A couple of quick thoughts. First, have you had a look at the most recent recent version of My Life Organized? donleone recommended it to me, and it is quite a powerful piece of software. I like that you can customize the views and sorting, and that the features that you do not use do not get in the way. I like it and Right Note, but for true task management (with the ability to sort and filter), MLO is quite the package. I continue to use Todoist for personal tasks as it best fits my work style, but it just did not cut it wor work. Take a look at either or both if you want an information manager that functions a bit like a task manager.

--Ken
Andrew Mckay 2/10/2016 6:15 pm
thanks , I didnt know the printing and caneling method and I will be trying it out more

I use Todoist for my task management but I am always looking for ways to export to word so it often need to generate small reports from my projects/tasks

I can use this extension in Chrome Save Webpage As Word Document to download in word.
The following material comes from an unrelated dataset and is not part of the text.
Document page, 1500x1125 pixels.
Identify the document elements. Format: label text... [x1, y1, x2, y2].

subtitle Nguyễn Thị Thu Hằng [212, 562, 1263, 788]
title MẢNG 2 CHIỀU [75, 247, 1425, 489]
It requires some clean up work as expected but is a massive improvement on my other efforts


https://chrome.google.com/webstore/detail/save-webpage-as-word-docu/mcebgdgbcbdkgdljffnkkbekldnidbmn



MadaboutDana 2/10/2016 9:23 pm
Hi Ken,

Thanks for the tip, and indeed, I keep a close eye on MLO - but alas, they haven't released a Mac version yet. They're thinking about it, however...

Andrew,

Thanks for the Chrome extension link - that does look interesting. In fact, it looks brilliant. I install all Chrome extensions on Opera (with the help of a cunning Opera extension!), and they usually work fine. I hope this one does, too!

Cheers,
Bill
steveylang 2/11/2016 3:41 am
The Hit List is a really good outliner on the Mac side, over time I've ended up using that more to store information, and a simple list for task management (I don't need heavy project management or Gantt charts, etc.)
MadaboutDana 2/11/2016 9:14 am
Actually, you're right. I'd forgotten how much room there is for notes in The Hit List. And I've just discovered (doh!) that they support rich text, too.
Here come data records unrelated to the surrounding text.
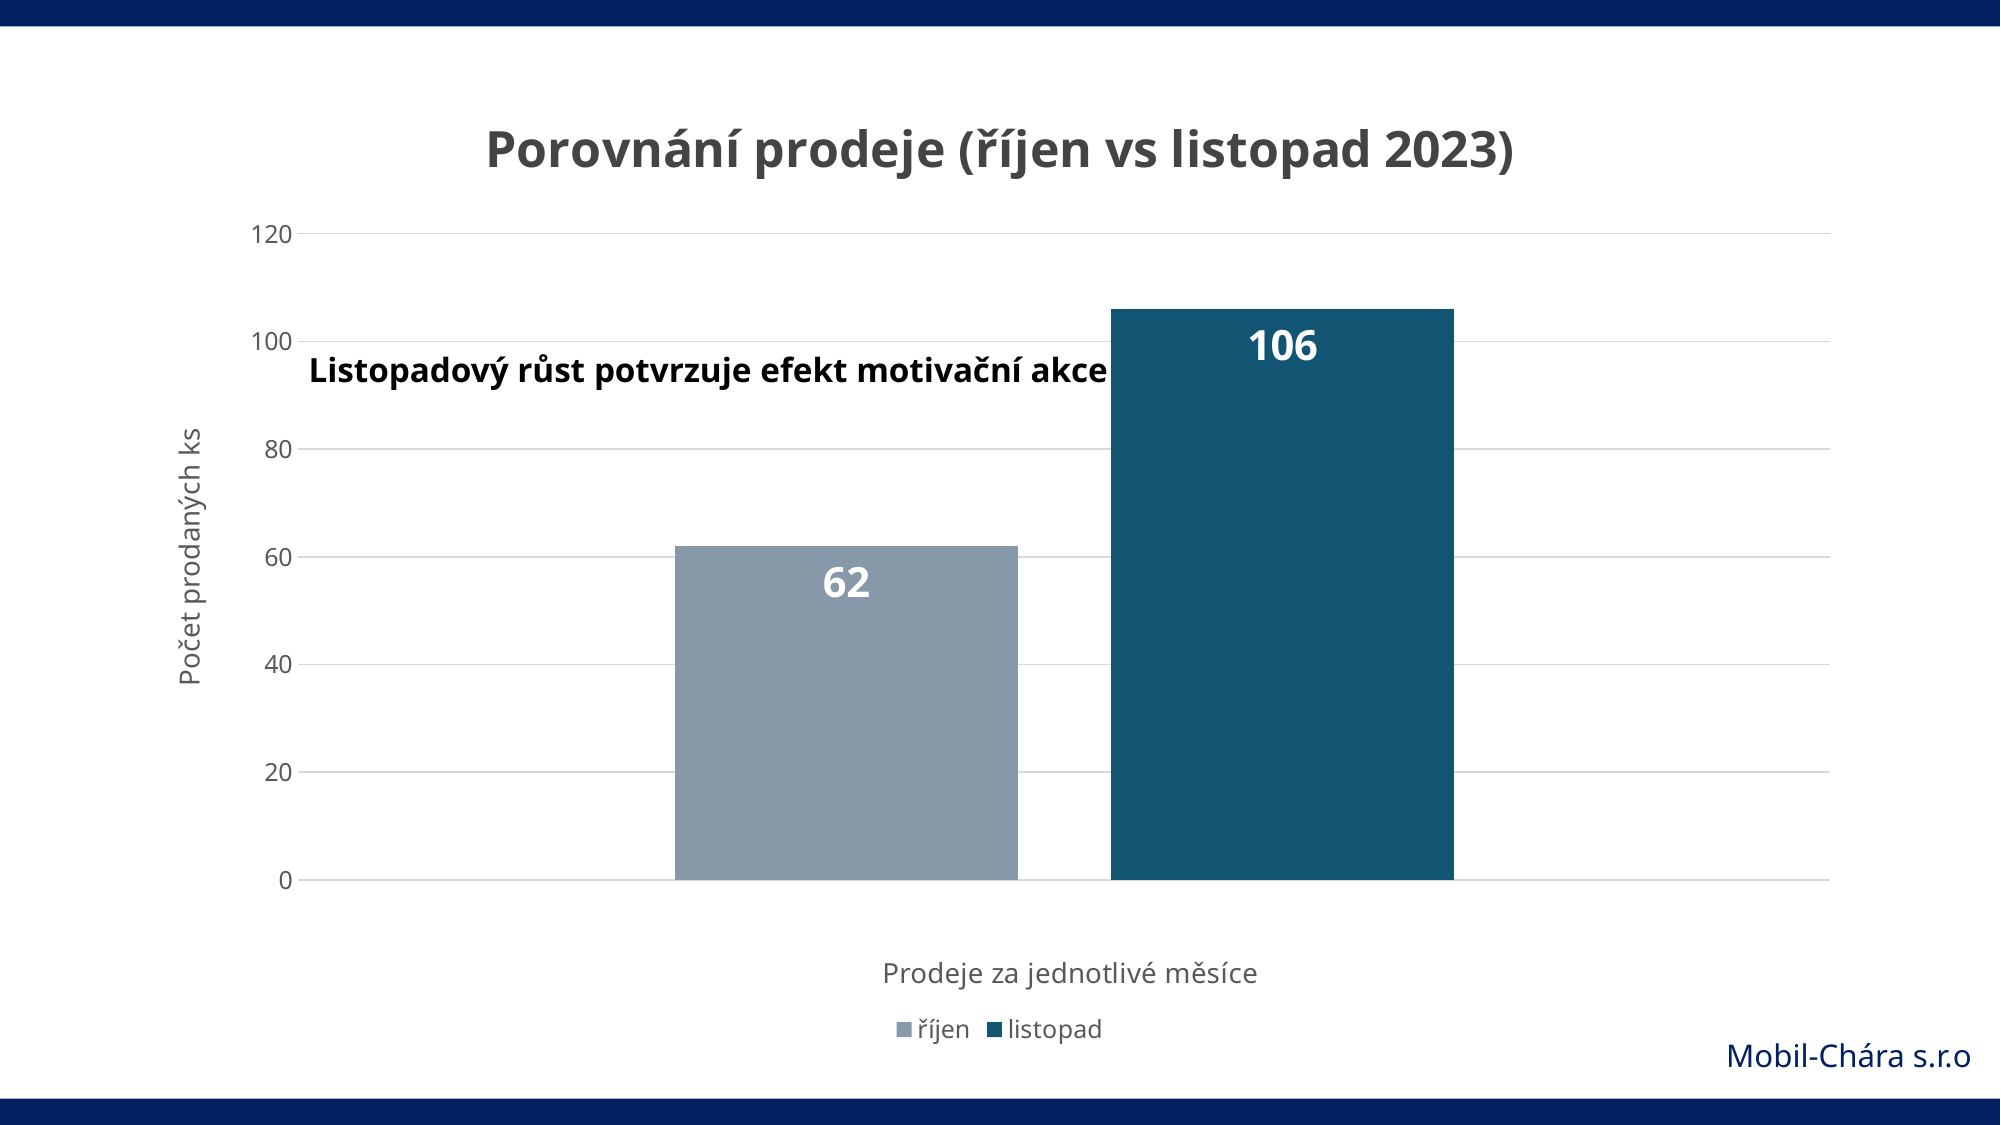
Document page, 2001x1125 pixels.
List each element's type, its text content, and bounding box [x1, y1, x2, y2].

text_box Mobil-Chára s.r.o [1711, 1032, 1990, 1086]
text_box [0, 0, 2000, 28]
chart [134, 71, 1866, 1054]
text_box [0, 1097, 2000, 1125]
As well as folders, smart folders, two different types of (hierarchical) tags, ad hoc filtering etc.

The only thing it doesn't do is sharing. But as a personal information manager, it is pretty dang powerful.
Paul Korm 2/11/2016 1:14 pm
Bill -- Checkvist is designed to do some / all of what I think you're doing.
MadaboutDana 2/11/2016 4:59 pm
Hey Paul - you're right, but Checkvist is exclusively online, with (as far as I can tell) no offline support at all.

That automatically excludes it, I'm afraid... ;-)
Paul Korm 2/11/2016 5:30 pm
I don't have this -- but the Pro version touts that it includes "Manual all lists backup (OPML format)" and "Dropbox integration" -- though there's a big difference between backup and usefulness.


MadaboutDana wrote:
Hey Paul - you're right, but Checkvist is exclusively online, with (as
far as I can tell) no offline support at all.

That automatically excludes it, I'm afraid... ;-)
Hugh 2/11/2016 6:57 pm


steveylang wrote:
The Hit List is a really good outliner on the Mac side, over time I've
ended up using that more to store information, and a simple list for
task management (I don't need heavy project management or Gantt charts,
etc.)

I use The Hit List for notes, not tasks. Tags, sync-ing, reminders, lots of space for notes - plus default yellow stationery redolent of Ecco Pro and the pads I like for hard-copy (not as common in the UK as in the US). I just hope that the developer keeps it current.